Intercom-specific behaviours

  1. No @-mention concept. onNewMention fires on conversation.user.created. This is the correct SDK entry point, but the semantics differ from Slack/Teams.
  2. Every conversation is a DM. isDM always returns true, so registering bot.onDirectMessage() intercepts every Intercom message before onNewMention/onSubscribedMessage. Use onNewMention + onSubscribedMessage for the standard support-bot pattern.
  3. concurrency: "queue" is recommended. Customers often send several quick messages. The adapter already defaults lockScope to "channel", which serializes work per conversation; pairing it with "queue" ensures no message is dropped.
  4. Reactions throw NotImplementedError. Catch it if your bot shares cross-platform reaction logic.
  5. 500-part cap. fetchMessages returns at most 500 parts and offers no cursor; very long conversations are truncated.
  6. Redact ≠ delete. deleteMessage calls the redact endpoint: the part record stays, only the body is cleared.
  7. Bodies are HTML. Intercom returns conversation bodies as HTML (even on Intercom-Version: 2.15, which the adapter always sends). The adapter converts inbound HTML → plain text for message.text (via turndown + toPlainText) and into a real mdast AST for message.formatted, so handlers and AI agents never see raw markup. Outbound replies are sent as HTML.
  8. Admin ID is required. Intercom requires an explicit admin for every reply. Find it via GET /me or the Developer Hub.
  9. isMe is tracked in memory. The adapter remembers the IDs it posts (bounded FIFO, 500 entries) to set isMe on echoed admin replies. In multi-instance deployments an echo may arrive at a different instance, where isMe will be false; such admin replies still carry author.isBot === "unknown". The reply topic (conversation.admin.replied) is not dispatched to handlers anyway.
  10. marked is pinned to ^9. v9's marked(str) is synchronous; v12+ is ESM-async-only and would break the format converter.

Development

npm install
npm run typecheck   # tsc --noEmit
npm test            # vitest run --coverage  (108 tests)
npm run build       # tsup → dist/ (ESM + .d.ts)

How it's tested

The suite has three layers, mirroring the SDK's adapter testing guide:

  1. Unit (adapter.test.ts, format-converter.test.ts, cards.test.ts, factory.test.ts, webhook.test.ts, api.test.ts) - thread-ID round-tripping, message parsing, HMAC verification, the format/card converters, factory validation, and apiCall error mapping (each HTTP status → the right @chat-adapter/shared error). The Intercom HTTP layer is faked at global.fetch, so no network is touched.

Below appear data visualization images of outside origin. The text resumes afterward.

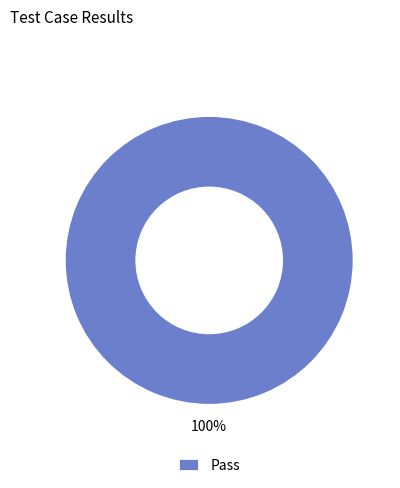

To the nearest percent, what portion does Pass represent?

100%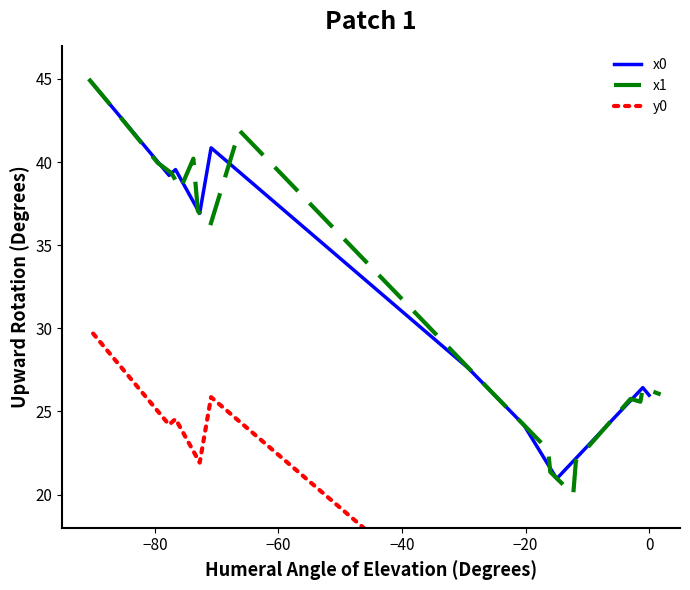

What is the maximum value for x0?

44.7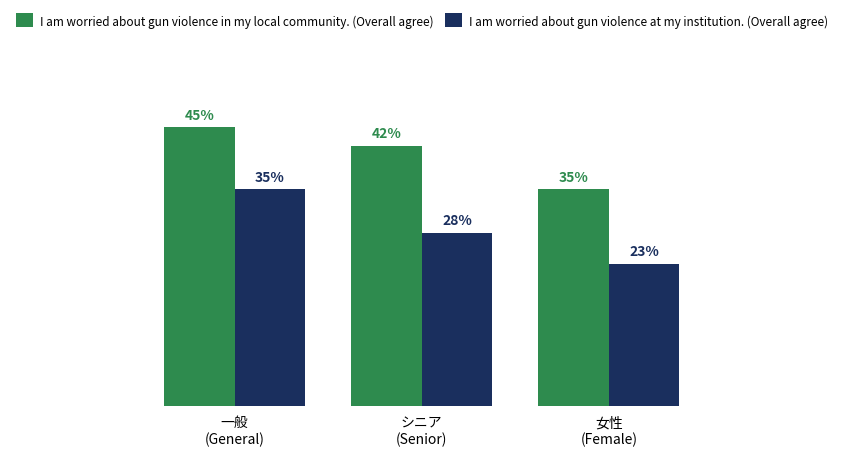

Which series has the largest range (max minus min)?

I am worried about gun violence at my institution. (Overall agree)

  2. Webhook → dispatch (dispatch.test.ts) - uses createMockChatInstance() and expect(chat).toHaveDispatched("processMessage") from @chat-adapter/tests to prove user-message topics route through processMessage and state-change topics don't.

  3. End-to-end (integration.test.ts) - wires the real adapter into a real Chat instance with @chat-adapter/state-memory, registers onNewMention/onSubscribedMessage, and drives signed webhooks through chat.webhooks.intercom(req, { waitUntil }). It asserts the full pipeline with the official matchers:

    webhook → HMAC verify → parseMessage → processMessage → handler
            → thread.subscribe() → thread.post() → postMessage → apiCall → fetch

    Covered flows: mention → subscribe → follow-up (toHavePosted / toBeSubscribedTo), buffered streaming (thread.post(asyncIterable) posts once and never hits editMessage), and self/state-change filtering.

Custom matchers are registered globally via setupFiles: ["@chat-adapter/tests/setup"] in vitest.config.ts.

Testing against real Intercom

The adapter never opens a socket - every call goes through fetch, which the tests stub. To smoke-test against a live workspace: set INTERCOM_ACCESS_TOKEN, INTERCOM_ADMIN_ID, and INTERCOM_CLIENT_SECRET, expose your webhook route with a tunnel (e.g. ngrok), register it in the Intercom Developer Hub with the conversation.user.created and conversation.user.replied topics, and start a conversation from the Messenger.